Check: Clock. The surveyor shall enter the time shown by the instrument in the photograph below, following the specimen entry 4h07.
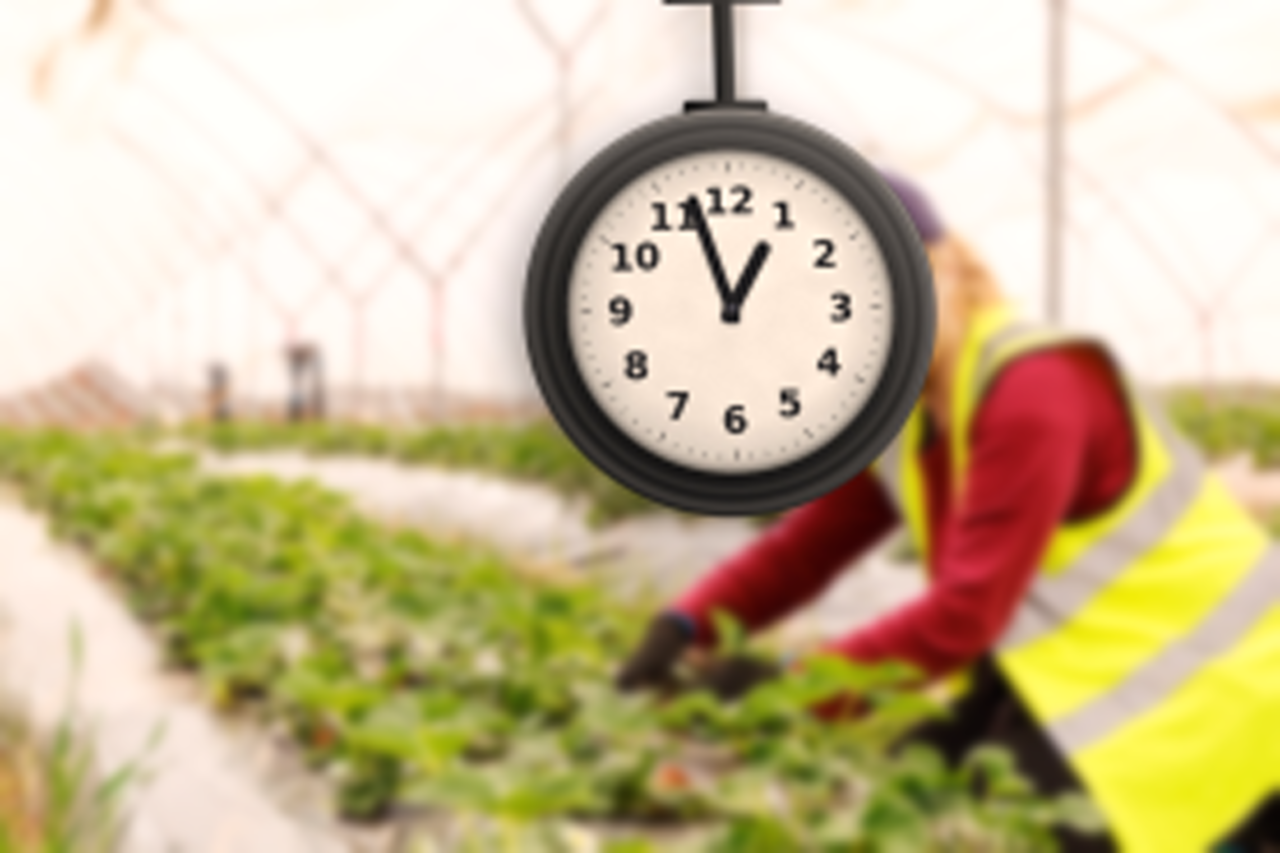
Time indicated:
12h57
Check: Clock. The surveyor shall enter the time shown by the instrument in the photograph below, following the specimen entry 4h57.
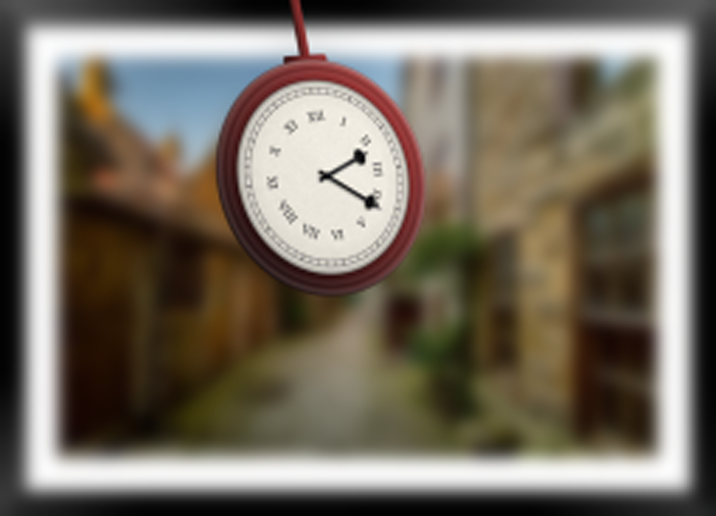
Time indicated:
2h21
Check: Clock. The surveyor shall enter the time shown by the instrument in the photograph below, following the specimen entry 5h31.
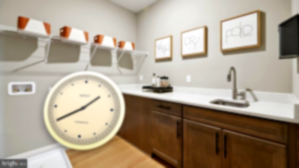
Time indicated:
1h40
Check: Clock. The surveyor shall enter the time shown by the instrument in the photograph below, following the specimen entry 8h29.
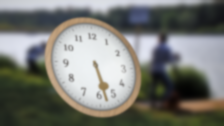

----------------------------------------

• WHAT YOU ARE ASKED TO DO
Reproduce the data above as a numbered list with one line per item and no blank lines, leaving the pictures out.

• REPLY TO THE TASK
1. Check: Clock. The surveyor shall enter the time shown by the instrument in the photograph below, following the specimen entry 4h07.
2. Time indicated:
3. 12h57
4. Check: Clock. The surveyor shall enter the time shown by the instrument in the photograph below, following the specimen entry 4h57.
5. Time indicated:
6. 2h21
7. Check: Clock. The surveyor shall enter the time shown by the instrument in the photograph below, following the specimen entry 5h31.
8. Time indicated:
9. 1h40
10. Check: Clock. The surveyor shall enter the time shown by the instrument in the photograph below, following the specimen entry 8h29.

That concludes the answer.